1. What “spend‑down” actually is and how Michigan applies it
“Spend‑down” in Michigan is the state implementation of the federal medically needy option: when a person’s monthly income exceeds the state’s medically needy income level, the difference becomes a monthly deductible that must be met through unpaid medical and remedial expenses before Medicaid pays for the rest of the month; once the incurred medical expenses exceed that spend‑down amount, the applicant is eligible for Medicaid for the remainder of that month (federal guidance on medically needy programs and the mechanics of incurred expenses applies; Michigan describes the process similarly) [3] [2].
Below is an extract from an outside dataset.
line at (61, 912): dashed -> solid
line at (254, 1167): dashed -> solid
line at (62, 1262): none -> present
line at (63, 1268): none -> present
2. The math: converting income and the medically needy standard into a monthly deductible
The basic calculation is straightforward in concept and precise only with applicant numbers: take total countable monthly income, subtract Michigan’s medically needy income limit (Michigan’s TM Group/Medically Needy standard was published as $1,304.17 for an individual and $1,762.50 for a couple as of April 1, 2025), and the remainder is the monthly spend‑down amount the person must meet with medical bills in each spend‑down period; for most long‑term care eligibility the standard institutional income limit is higher (about $2,982/month for single applicants in 2026), but if income exceeds the medically needy standard the spend‑down pathway is what enables coverage [2] [1] [3].
3. Which medical expenses count toward meeting the spend‑down
Expenses that “count” are medically necessary charges for medical and remedial care that the applicant has incurred and is personally responsible for (the federal rule: incurred expenses for medical/remedial care without insurance coverage count toward spend‑down) and Michigan requires proof of those bills to MDHHS [3] [5]. Examples cited across guidance include bills for nursing home care, doctor visits, prescriptions, and insurance premiums such as Medicare Part B or Part D premiums when applicable — Michigan explicitly allows certain premium payments and the state’s long‑term care rules permit Medicare premium payments for dual eligibles while institutionalized residents may be limited to a small personal needs allowance (e.g., $60/month) [2] [5] [3].
4. Assets, spousal protections and the practical constraints
Even after meeting spend‑down rules, applicants must satisfy Michigan’s asset limits: nursing‑home Medically Needy pathway asset limits for 2026 are reported at $9,950 for an individual (and different rules apply for couples, including community spouse resource allowances up to federal maxima), and asset treatment varies by program type and whether both spouses apply; legal and planning advisories stress that transfers during the look‑back and the need to preserve community spouse resources complicate simple “spend it down” strategies [4] [6] [7] [2].
5. Practical notes, enforcement and limits of available reporting
Michigan enforces a 60‑month look‑back on transfers that can trigger penalties, requires documentation of medical bills to verify spend‑down, and applies differing monthly reporting periods that may force applicants to repeat the process each month; available sources describe the mechanics and the main figures but do not publish an exhaustive, line‑item list of every allowable expense or the precise monthly accounting rules that MDHHS will apply in every case — applicants and advisers must consult MDHHS or a specialist for case‑specific calculations and bill‑by‑bill acceptance [5] [3] [2].